Genre: Comedy, New Writing, Theatre
Venue: theSpace On The Mile
Festival: Edinburgh Fringe
Low Down
Four lifelong pals from said Bellshills have planned a long awaited get-together at The Big Day, a free music festival that was the centre piece of Glasgow’s 1990 European City of Culture celebrations. But they now find themselves unable to see it. They’ve ended up in a police holding cell. One of them chose to ping a glow stick at the lassie from their own neck of the woods who’s performing on stage as the headline act.
Review
It’s 1990, midway through Glasgow’s year in the sun as European City of Culture and its The Big Day, a free music festival that was, arguably, the centre point in the city’s celebrations. It attracted around 300,000 punters and featured performances all over the city, showcasing Scottish and international acts that included the likes of Deacon Blue, Wet Wet Wet and Bellshills very own Sheena Easton.
But the four lifelong pals from said Bellshills who’d planned a long awaited get-together at this mega-party now find themselves unable to see it. They’ve ended up in a police (or polis, as we call them up here) holding cell. One of them chose to ping a glow stick at the lassie from their own neck of the woods who’s on stage .
Sheena’s “crime”? Acquiring a faux American accent now that she’s hit the big time, dumping the Weegie patois for something more sophisticated, with a bigger global reach. But remember, you can take the lass oot of Glesga, but ye cannae take Glesga oot the lass. And there’s another girl languishing in the corner of the cell but she’s nay fae roon here. She’s from foreign parts – Mull – incarcerated for having the temerity to bottle a pestering pervert.
Will all this forced proximity break down the barriers that have grown up between the four pals and the latent barrier between them and her from foreign parts? And, more importantly, how the heck can they all get back out to the concert?
Fiona’s glow stick rebellion is hilarious, perfectly ridiculous yet curiously earnest. Easton’s betrayal of her Glaswegian origins stirs worries amongst the quartet that they, too, might be losing their voices. Their being locked together forces them to confront each other and themselves, opening up fracture lines of trust, trepidation, and quiet compassion, fissures that maybe point to something bigger.
What makes The Big Day stand out, though, is its cast. The five Napier University alumni breathe life into characters which could have easily slipped into stereotypes but are each hauntingly recognisable: prosaic, defensive, regretful, hopeful, hurt. They’re all working‑class dreamers, four who left school at 16 because that’s what you do in Bellshill, the other from the same socio-economic cohort but aiming for university as a means to escape.

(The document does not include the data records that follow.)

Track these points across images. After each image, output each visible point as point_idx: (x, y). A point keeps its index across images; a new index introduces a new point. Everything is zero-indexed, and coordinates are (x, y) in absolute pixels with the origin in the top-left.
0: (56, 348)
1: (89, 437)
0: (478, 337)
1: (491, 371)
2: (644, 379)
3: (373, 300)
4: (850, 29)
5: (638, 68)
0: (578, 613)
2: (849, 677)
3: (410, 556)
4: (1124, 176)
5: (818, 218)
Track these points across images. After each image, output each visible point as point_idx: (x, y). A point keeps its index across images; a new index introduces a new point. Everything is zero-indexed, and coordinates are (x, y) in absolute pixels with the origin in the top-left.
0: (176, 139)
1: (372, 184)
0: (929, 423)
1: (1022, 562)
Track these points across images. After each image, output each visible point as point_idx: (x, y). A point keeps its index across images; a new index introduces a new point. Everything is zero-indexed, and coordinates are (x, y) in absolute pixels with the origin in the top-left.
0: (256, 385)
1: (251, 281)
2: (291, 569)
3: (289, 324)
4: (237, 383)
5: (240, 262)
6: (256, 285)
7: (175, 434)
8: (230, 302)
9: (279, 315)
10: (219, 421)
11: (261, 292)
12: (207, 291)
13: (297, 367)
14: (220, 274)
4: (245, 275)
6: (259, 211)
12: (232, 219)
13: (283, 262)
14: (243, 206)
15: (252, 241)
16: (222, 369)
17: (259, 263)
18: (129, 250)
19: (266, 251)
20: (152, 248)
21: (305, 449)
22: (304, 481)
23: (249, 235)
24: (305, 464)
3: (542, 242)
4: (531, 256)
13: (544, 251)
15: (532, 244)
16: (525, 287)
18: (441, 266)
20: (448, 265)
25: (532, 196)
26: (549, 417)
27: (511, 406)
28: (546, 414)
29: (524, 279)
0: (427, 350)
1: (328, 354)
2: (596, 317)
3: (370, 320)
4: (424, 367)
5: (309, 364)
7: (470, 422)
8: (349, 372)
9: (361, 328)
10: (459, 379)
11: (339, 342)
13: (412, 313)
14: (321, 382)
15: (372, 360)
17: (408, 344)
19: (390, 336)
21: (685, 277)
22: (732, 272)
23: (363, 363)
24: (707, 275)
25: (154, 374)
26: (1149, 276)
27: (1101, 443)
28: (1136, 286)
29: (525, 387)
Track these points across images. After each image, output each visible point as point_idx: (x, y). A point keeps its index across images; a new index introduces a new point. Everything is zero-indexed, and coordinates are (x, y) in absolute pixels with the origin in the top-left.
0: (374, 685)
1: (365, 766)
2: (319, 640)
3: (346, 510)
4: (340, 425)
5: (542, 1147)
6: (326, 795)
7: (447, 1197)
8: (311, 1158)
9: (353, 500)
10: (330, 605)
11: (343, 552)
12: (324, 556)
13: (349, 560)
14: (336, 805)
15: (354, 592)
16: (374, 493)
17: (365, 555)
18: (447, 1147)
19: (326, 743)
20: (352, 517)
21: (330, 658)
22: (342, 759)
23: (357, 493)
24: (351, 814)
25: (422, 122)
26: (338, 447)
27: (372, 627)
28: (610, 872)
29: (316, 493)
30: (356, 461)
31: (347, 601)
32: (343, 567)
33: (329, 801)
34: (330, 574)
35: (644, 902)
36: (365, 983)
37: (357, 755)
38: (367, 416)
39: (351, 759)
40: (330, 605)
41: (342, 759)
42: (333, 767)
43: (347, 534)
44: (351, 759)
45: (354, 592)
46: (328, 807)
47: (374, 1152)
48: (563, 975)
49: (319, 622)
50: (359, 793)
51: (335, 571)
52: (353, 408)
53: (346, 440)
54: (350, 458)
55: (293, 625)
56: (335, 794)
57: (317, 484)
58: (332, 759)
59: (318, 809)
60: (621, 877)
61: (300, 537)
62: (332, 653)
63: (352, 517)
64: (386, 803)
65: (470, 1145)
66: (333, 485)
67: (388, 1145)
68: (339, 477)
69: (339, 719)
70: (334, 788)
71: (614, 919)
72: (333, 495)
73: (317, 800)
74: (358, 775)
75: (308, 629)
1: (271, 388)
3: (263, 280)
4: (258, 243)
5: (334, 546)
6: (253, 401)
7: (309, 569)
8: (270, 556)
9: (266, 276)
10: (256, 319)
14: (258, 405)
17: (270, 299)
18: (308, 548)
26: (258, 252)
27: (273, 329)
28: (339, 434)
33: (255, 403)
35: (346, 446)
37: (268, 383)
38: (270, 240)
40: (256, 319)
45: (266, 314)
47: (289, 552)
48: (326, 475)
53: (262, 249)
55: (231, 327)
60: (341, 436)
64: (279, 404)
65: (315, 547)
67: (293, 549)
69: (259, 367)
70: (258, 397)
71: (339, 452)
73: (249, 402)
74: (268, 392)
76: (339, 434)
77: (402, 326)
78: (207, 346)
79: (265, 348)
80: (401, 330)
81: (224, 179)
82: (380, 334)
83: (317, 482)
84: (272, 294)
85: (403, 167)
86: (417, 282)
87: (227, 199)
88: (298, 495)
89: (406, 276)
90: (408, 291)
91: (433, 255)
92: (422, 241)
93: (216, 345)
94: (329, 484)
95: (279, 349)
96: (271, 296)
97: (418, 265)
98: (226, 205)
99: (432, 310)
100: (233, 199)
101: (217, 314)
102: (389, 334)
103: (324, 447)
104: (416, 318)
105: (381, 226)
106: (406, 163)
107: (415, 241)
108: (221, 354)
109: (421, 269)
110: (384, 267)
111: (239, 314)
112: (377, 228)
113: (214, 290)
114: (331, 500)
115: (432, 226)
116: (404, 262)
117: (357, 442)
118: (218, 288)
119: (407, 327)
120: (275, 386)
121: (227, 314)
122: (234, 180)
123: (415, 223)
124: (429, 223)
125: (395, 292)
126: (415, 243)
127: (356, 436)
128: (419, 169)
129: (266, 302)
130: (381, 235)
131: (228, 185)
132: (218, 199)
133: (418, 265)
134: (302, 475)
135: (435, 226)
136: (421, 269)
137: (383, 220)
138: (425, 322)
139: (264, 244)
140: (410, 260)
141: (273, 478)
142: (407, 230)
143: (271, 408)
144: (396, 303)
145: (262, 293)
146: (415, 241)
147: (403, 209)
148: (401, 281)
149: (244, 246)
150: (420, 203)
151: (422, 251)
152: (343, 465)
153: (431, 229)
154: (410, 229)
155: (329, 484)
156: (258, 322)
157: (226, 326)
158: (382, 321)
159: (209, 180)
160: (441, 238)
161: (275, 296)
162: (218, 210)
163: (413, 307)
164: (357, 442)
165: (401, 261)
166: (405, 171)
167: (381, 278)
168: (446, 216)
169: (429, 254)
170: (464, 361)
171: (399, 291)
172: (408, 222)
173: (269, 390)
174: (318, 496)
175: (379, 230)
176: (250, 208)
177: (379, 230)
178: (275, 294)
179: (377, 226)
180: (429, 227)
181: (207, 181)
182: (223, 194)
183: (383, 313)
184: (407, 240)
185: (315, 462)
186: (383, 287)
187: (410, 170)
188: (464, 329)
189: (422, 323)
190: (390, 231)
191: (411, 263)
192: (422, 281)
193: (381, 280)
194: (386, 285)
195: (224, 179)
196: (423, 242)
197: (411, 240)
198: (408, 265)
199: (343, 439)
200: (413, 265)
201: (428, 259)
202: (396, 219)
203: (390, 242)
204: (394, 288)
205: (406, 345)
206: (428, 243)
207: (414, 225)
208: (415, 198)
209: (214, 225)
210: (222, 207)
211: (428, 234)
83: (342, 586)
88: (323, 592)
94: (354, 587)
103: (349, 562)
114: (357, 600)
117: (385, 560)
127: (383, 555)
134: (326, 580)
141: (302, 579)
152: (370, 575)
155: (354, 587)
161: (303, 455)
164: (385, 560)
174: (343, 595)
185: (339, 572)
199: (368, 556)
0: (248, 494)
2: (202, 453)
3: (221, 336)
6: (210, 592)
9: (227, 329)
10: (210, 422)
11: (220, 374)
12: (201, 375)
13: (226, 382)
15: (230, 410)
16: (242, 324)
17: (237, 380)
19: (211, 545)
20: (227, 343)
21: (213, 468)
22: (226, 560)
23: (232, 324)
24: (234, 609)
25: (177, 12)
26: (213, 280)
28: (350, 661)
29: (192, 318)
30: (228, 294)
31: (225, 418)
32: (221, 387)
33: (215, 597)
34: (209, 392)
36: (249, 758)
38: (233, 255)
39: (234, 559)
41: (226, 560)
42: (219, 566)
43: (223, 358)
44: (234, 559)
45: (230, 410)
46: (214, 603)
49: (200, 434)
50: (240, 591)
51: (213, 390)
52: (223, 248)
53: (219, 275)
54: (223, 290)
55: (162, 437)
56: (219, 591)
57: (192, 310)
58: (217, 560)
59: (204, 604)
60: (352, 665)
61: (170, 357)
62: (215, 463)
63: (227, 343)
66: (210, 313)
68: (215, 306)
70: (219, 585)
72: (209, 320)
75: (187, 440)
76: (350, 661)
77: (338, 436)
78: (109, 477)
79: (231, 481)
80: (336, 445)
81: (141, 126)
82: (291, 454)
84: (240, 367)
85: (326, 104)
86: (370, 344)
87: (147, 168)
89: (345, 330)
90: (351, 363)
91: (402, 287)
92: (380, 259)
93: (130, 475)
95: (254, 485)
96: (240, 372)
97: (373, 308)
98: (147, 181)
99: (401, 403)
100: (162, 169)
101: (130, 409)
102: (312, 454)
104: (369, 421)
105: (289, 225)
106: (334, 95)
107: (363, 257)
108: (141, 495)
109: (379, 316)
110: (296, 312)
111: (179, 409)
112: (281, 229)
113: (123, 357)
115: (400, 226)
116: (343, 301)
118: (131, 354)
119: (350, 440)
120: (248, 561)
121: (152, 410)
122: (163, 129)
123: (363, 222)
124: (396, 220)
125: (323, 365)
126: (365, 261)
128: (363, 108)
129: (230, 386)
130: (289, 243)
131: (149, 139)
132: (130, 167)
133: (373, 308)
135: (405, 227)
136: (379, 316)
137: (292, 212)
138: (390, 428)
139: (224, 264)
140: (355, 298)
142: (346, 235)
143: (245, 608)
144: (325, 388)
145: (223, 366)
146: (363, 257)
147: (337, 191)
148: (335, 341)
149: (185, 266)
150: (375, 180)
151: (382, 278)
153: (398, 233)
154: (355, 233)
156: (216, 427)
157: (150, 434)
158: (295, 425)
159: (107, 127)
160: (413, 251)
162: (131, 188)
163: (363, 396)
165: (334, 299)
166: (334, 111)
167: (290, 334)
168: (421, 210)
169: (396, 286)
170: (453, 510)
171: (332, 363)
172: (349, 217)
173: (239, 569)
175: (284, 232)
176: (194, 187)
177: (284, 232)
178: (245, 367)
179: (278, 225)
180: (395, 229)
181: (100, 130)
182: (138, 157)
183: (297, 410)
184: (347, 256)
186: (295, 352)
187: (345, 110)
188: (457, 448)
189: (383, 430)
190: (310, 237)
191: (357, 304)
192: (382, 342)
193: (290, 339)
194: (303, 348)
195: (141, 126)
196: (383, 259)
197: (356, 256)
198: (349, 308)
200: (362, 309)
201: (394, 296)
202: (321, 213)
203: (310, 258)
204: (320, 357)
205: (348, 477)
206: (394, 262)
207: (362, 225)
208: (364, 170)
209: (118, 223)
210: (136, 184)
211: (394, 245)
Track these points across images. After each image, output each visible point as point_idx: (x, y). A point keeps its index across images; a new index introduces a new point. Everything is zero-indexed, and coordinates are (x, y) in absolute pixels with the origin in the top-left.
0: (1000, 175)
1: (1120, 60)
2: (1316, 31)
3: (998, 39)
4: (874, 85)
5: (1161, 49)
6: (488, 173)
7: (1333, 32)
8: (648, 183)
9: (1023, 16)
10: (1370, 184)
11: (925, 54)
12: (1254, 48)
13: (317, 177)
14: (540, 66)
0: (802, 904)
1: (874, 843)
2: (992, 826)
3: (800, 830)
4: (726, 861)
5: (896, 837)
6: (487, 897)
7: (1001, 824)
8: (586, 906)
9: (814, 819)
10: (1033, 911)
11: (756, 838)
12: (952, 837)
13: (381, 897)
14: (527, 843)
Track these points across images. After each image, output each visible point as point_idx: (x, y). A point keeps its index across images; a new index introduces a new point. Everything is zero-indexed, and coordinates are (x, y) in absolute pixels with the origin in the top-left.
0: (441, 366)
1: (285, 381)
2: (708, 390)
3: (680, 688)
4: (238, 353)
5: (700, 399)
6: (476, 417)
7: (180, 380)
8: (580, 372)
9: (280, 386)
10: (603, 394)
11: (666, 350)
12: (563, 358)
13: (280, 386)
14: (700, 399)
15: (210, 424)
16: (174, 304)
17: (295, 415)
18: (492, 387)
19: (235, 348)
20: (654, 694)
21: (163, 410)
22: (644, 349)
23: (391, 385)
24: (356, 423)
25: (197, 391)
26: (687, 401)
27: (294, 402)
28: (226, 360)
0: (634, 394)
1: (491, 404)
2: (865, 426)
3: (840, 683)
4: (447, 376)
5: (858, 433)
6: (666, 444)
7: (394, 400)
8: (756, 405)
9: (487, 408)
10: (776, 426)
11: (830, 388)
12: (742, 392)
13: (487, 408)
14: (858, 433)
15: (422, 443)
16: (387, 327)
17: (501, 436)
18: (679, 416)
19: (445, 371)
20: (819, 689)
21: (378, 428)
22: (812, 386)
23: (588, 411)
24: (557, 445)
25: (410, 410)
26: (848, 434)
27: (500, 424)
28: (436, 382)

There’s a natural chemistry between them, allowing the dialogue to flow freely, emotions between them rising and falling like the tide. The badinage is laced with regrets which land like confessions, sometimes tender, often sharp, always textured. Yet running through each of the quintet was a genuine undercurrent of vulnerability, born of the struggle to stay above water, to stay in a job, to keep a roof over their respective heads, to stay solvent.
Andrew Cole’s set is simple but evocative, consisting of speaker towers and fencing that doubles as both the music festival stage barrier and the cell walls restraining the quintet. Sound and lighting provide empathetic support as the action unfolds with effective short, sharp blackouts delineating scene breaks.
Milly Sweeney’s tightly scripted piece has been inventively staged and directed by Lucy Pedersen. It’s a piece of theatre that packs more meaning and messages into forty-five minutes than many pieces twice that length. The original 1990 Big Day gig highlighted a range of issues, focusing on the homeless but touching others in Scotland such as industrial decline, lack of replacement investment, inequality, poverty, male violence against women, and drug abuse in all its forms.
Fast forward the better part of two generations and you might justifiably ask what has actually changed, apart from Scotland now being a devolved nation, that is? Perhaps that’s why The Big Day seems so worryingly apposite. Thoroughly recommended viewing.